No entanto, o movimento de transição para uma economia mais verde, adotado pelo governo desde antes da pandemia, volta a ganhar força, seja via projetos de infraestrutura, seja via investimentos em Pesquisa e Desenvolvimento, visando, por exemplo, o maior consumo de energias alternativas. Este processo deve se refletir em maior demanda por baterias, o que, por consequência, deve elevar o consumo de materiais básicos como níquel, lithium, cobre e cobalto. Além disso, o direcionamento do novo plano de desenvolvimento do governo chinês focado em Inovação e Tecnologia deve impulsionar o desenvolvimento das indústrias de software, hardware e robótica, para citar alguns selecionados.
Em se tratando de minério de ferro, os patamares observados ao longo dos últimos meses não se mostram condizentes com o que vimos no setor imobiliário, mas a força da produção siderúrgica contribuiu para parte destes níveis mais elevados, mantendo os preços da commodity padrão, o MF62, na casa dos US$ 130 – US$140/t.
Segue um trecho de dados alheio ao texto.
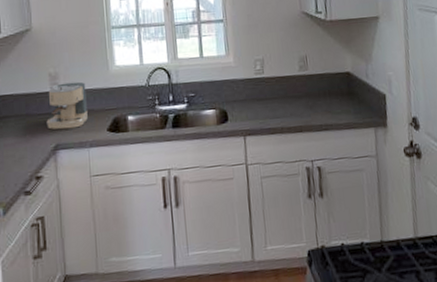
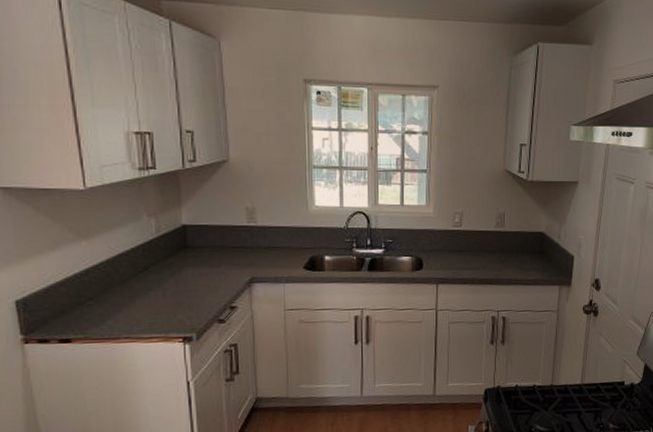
coffee maker: present [46,81,88,130] -> none [242,218,284,264]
Contudo, na volta do feriado, já vimos uma pressão inicial nos preços, com o mercado receoso quanto ao impacto do setor imobiliário na demanda. Os níveis de estoques nos portos chineses, contrariamente às expectativas, subiram durante o feriado.
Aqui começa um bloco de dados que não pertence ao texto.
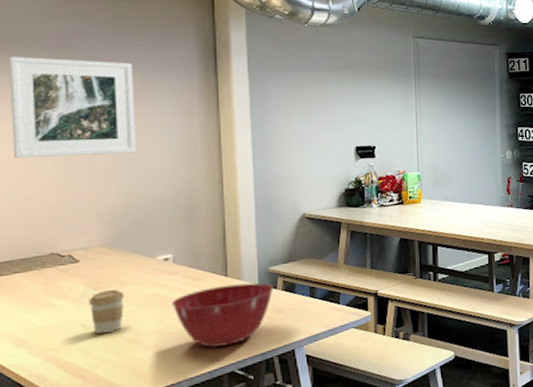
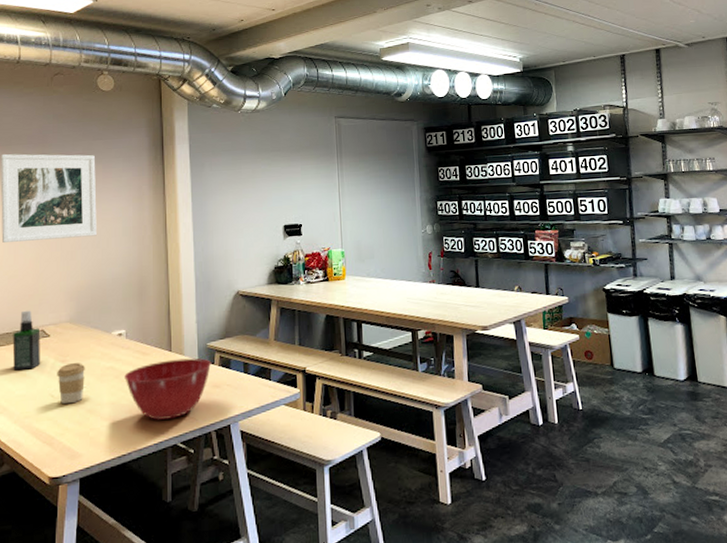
spray bottle: none [31,233,69,300] -> present [12,310,41,371]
Na última segunda-feira (19), o banco central chinês surpreendeu o mercado e cortou a taxa de referência de 5 anos na maior intensidade desde 2019. Essa taxa é particularmente importante para os financiamentos imobiliários, entretanto, deve ser mais uma medida ineficaz, uma vez que a China passa por algo muito próximo a uma recessão de balanço, na qual o foco dos agentes é desalavancar, pagando suas dívidas. Então, reduzir os juros no intuito dos chineses tomarem mais empréstimos não deverá funcionar nesse caso. Os chineses não compram imóveis porque os custos de financiamento são elevados, mas sim pelo receio da construtora quebrar e dos imóveis desvalorizarem, erodindo suas riquezas. Lembramos que em 2023 vimos um movimento de recomposição de poupança dos chineses, em recuperação ao estrago causado pela deterioração dos preços dos imóveis.
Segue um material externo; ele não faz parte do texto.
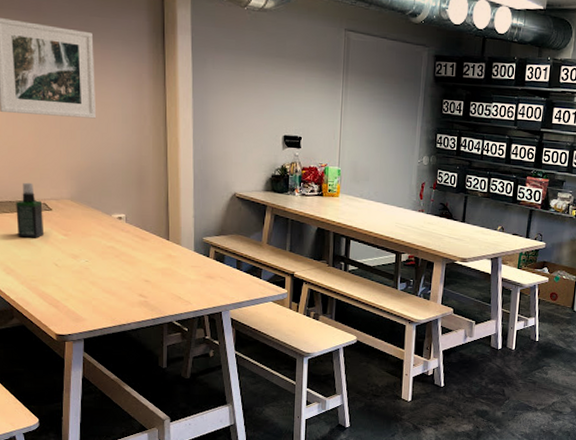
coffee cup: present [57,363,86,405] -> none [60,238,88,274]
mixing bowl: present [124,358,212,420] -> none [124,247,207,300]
E, conforme mencionamos, o mercado de commodities não parece comprar esses estímulos também. Após a decisão do banco central chinês, os futuros de aço e minério de ferro negociados nas bolsas chinesas estavam caindo, indicando que se antecipa a continuidade de uma demanda enfraquecida, especialmente no mercado imobiliário.
O que poderemos ver a partir de agora é uma correção destes preços a níveis mais realistas, excluindo o aspecto especulativo, o que poderia pressionar os papéis de mineradoras no curto prazo, mas abrindo uma oportunidade para uma visão mais de longo prazo. Pelo lado da demanda, o governo chinês deve seguir anunciando e implementando medidas para estimular diferentes setores da economia, além do já deteriorado setor imobiliário. Outros setores devem continuar o ritmo de expansão, como o automotivo, principalmente para veículos elétricos, e o de infraestrutura verde, e não devemos ver o ritmo das exportações diminuindo. Além disso, o movimento de recomposição da poupança observado ao longo dos últimos anos parece ter estabilizado, o que poderia abrir espaço para uma leve retomada do consumo nos próximos trimestres. Por fim, os ativos de risco chineses abriram um significativo gap versus demais pares internacionais, principalmente quando comparado com o S&P500, que segue em patamar recorde, tornando esse primeiro barato na comparação entre múltiplos.